- Supreme Court of the United States

Argued April 16, 2007 Decided June 11, 2007
- Full case name: Long Island Care at Home, Ltd., et al. v. Coke
- Docket no.: 06-593
- Citations: 551 U.S. 158 (more) 127 S. Ct. 2339; 168 L. Ed. 2d 54

Case history
- Prior: Case dismissed, Coke v. Long Island Care at Home, Ltd., 267 F. Supp. 2d 332 (E.D.N.Y. 2003); reversed, 376 F.3d 118 (2d Cir. 2004); vacated and remanded, 546 U.S. 1147 (2006); on remand, 462 F.3d 48 (2d Cir. 2006); cert. granted, 549 U.S. 1105 (2007).

Court membership
- Chief Justice John Roberts Associate Justices John P. Stevens · Antonin Scalia Anthony Kennedy · David Souter Clarence Thomas · Ruth Bader Ginsburg Stephen Breyer · Samuel Alito

Case opinion
- Majority: Breyer, joined by unanimous

= Long Island Care at Home, Ltd. v.

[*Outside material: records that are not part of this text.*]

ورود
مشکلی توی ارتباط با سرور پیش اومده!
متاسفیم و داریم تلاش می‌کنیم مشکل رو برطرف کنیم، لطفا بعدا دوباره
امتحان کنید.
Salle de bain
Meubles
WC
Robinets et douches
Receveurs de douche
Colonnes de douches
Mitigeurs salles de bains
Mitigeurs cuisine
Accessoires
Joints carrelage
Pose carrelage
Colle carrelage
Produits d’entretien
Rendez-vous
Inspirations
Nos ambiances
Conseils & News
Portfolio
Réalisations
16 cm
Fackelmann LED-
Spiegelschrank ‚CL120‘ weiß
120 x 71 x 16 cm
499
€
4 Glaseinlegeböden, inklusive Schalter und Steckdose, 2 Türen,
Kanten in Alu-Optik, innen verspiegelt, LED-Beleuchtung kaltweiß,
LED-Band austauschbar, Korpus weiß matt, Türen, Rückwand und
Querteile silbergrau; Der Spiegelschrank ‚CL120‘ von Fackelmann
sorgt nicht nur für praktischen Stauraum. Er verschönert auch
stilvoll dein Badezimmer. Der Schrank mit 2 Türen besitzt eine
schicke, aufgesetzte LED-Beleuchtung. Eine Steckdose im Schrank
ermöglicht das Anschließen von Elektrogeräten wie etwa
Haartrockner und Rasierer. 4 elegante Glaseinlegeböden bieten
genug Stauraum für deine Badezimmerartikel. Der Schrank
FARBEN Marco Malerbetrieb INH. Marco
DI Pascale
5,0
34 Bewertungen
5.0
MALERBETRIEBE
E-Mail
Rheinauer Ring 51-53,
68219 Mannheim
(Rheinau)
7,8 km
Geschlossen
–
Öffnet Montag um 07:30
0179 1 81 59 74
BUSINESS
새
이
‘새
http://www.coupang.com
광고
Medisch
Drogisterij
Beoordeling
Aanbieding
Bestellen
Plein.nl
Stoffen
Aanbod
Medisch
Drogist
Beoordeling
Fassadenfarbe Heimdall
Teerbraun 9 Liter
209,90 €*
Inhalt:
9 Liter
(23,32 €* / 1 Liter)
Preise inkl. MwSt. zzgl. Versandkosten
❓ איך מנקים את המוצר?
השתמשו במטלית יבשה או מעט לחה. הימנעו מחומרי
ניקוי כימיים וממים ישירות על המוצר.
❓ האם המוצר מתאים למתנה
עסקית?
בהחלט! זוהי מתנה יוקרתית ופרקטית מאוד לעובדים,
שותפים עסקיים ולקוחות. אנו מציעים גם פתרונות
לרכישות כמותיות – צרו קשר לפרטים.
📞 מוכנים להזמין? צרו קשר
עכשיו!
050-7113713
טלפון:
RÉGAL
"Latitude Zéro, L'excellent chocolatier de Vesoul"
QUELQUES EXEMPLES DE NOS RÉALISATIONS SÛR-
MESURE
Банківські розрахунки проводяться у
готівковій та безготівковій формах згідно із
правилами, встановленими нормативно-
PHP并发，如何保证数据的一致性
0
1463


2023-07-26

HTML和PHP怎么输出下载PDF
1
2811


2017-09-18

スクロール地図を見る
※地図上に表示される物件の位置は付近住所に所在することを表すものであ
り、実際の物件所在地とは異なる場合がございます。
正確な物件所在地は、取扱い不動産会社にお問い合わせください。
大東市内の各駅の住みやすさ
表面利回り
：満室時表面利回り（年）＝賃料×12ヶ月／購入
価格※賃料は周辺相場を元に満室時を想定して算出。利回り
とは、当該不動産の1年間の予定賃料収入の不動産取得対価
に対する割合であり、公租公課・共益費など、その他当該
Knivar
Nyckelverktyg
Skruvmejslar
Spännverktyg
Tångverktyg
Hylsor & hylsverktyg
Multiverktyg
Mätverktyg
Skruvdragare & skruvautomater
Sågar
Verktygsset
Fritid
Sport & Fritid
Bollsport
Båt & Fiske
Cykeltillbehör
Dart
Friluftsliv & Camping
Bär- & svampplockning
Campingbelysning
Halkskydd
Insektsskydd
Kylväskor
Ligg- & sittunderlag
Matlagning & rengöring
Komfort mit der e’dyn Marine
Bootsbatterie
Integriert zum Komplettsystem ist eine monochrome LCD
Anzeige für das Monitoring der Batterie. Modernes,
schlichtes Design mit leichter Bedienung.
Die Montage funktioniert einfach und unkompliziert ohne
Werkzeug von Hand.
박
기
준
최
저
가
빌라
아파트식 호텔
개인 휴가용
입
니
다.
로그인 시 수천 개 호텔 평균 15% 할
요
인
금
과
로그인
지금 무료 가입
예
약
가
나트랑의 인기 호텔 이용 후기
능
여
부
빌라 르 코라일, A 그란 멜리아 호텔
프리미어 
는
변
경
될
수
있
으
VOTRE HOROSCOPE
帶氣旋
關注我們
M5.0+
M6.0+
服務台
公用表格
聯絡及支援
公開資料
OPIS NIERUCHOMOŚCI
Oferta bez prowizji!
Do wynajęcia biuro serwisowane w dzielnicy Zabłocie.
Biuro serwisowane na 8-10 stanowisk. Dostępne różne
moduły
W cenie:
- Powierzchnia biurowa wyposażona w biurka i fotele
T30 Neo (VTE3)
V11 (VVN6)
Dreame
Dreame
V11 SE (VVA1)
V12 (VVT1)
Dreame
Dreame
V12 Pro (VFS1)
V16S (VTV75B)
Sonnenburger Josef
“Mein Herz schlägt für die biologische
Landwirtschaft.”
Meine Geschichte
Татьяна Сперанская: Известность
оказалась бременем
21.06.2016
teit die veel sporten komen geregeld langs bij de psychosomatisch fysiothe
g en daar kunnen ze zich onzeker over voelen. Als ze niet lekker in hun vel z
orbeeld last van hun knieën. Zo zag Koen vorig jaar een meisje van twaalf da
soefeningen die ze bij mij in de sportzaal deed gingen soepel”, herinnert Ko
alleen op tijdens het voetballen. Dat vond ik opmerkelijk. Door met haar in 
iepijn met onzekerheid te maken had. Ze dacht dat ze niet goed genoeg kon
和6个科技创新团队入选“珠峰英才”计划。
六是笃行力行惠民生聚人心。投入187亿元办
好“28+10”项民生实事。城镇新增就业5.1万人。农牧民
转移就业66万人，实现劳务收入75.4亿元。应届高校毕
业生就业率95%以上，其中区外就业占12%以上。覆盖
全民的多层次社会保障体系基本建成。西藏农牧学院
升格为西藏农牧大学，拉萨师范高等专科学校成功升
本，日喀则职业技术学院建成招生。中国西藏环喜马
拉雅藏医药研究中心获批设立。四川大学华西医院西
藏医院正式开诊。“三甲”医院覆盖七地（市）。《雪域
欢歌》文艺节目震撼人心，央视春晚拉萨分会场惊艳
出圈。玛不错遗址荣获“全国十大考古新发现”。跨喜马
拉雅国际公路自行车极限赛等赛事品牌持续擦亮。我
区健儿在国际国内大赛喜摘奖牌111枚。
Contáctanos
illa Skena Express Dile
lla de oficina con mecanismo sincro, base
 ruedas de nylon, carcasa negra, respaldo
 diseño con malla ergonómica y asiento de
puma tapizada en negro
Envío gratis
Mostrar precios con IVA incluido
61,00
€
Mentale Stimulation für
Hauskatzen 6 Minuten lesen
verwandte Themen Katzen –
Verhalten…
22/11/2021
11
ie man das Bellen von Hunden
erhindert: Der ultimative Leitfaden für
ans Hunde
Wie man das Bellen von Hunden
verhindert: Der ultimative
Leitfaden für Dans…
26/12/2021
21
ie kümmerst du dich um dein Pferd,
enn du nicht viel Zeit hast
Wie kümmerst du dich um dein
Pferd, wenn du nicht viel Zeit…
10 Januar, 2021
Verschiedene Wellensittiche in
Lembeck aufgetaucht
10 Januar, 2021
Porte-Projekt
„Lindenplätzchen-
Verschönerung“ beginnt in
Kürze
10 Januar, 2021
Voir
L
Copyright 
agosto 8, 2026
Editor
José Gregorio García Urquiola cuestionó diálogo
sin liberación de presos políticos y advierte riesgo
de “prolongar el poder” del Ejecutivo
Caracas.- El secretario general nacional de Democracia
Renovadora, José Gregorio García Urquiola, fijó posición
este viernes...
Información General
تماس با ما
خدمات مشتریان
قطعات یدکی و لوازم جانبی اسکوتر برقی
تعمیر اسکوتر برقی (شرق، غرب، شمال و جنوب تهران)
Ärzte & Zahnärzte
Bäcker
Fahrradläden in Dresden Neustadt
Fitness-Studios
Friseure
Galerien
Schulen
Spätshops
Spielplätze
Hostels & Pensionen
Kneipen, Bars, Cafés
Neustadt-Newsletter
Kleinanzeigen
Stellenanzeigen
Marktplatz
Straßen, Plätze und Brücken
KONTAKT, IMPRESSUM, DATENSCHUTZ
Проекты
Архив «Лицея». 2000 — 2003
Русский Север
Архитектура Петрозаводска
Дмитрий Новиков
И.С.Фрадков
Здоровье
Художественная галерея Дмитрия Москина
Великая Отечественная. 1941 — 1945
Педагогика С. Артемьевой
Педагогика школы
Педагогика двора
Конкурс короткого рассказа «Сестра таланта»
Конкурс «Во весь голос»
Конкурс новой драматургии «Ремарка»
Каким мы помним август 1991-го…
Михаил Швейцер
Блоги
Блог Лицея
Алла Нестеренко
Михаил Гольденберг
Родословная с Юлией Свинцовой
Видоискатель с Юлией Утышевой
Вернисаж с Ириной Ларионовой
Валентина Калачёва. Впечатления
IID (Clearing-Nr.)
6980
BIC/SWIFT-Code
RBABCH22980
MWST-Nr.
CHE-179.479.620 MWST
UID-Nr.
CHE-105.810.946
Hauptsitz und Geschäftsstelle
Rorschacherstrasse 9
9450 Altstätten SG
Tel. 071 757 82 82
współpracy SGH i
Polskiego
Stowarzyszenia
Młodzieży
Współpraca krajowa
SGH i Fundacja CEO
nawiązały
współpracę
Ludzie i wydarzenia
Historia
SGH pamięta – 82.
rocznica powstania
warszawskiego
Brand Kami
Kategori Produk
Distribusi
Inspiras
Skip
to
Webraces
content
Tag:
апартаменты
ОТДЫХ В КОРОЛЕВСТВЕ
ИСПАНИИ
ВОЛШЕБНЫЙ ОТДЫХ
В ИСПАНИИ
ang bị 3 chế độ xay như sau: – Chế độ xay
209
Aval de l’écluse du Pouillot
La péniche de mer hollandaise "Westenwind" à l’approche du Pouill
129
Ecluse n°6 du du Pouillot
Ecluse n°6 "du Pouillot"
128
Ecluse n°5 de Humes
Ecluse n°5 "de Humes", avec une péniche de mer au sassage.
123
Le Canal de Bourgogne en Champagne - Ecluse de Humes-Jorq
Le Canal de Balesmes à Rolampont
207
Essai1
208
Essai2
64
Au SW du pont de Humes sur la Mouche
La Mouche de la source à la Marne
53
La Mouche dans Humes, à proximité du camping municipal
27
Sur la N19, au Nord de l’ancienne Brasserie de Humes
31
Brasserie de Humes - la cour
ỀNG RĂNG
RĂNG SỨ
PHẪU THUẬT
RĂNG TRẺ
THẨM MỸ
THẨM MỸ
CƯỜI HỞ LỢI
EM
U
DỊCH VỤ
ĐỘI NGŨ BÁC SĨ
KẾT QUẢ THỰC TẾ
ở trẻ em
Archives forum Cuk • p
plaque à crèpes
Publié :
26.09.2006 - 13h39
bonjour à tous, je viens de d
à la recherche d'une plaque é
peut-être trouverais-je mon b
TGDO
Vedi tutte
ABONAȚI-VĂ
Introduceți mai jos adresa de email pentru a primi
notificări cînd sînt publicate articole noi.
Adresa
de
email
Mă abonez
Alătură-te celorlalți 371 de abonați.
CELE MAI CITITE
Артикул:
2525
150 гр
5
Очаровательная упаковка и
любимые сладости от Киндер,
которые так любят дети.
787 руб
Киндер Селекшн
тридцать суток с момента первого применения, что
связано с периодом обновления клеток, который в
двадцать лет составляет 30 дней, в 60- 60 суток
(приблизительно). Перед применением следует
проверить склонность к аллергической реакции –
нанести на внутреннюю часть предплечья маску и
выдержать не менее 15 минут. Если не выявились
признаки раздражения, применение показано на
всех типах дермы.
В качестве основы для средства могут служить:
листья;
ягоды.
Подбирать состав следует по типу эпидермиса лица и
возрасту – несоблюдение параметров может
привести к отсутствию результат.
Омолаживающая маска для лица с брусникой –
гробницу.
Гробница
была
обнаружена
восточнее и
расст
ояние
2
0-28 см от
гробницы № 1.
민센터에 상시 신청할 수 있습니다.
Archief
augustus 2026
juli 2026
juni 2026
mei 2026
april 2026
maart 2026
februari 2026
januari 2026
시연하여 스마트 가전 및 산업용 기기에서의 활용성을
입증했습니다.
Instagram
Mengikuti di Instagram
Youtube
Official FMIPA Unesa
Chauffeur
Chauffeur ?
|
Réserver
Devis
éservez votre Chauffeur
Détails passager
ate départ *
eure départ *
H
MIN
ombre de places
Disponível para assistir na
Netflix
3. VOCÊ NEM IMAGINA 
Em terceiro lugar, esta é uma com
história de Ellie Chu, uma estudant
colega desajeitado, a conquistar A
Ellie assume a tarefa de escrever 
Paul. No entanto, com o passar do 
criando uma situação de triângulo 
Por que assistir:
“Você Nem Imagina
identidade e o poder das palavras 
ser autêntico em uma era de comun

Coke =

Long Island Care at Home, Ltd. v. Coke, 551 U.S. 158 (2007), is a US labor law case, concerning the minimum wage.

==Facts==
Long Island Care at Home Ltd claimed that it did not need to pay its staff the minimum wage, despite the apparent meaning of the Fair Labor Standards Act of 1938 and its rules as clarified by the Department of Labor. It argued that this was true under the Fair Labor Standards Act 1938, 29 USC §213(a)(15) which exempted persons 'employed in domestic service employment to provide companionship services for individuals ... unable to care for themselves.' The Department of Labor's General Regulations §552.3 further stated this had to be the 'private home ... of the person by whom he or she is employed.'

==Judgment==
Justice Breyer wrote for a unanimous court that Department of Labor's regulation was "valid and binding" and should have been given Chevron deference by the Second Circuit. The judgment of the Court of Appeals was reversed.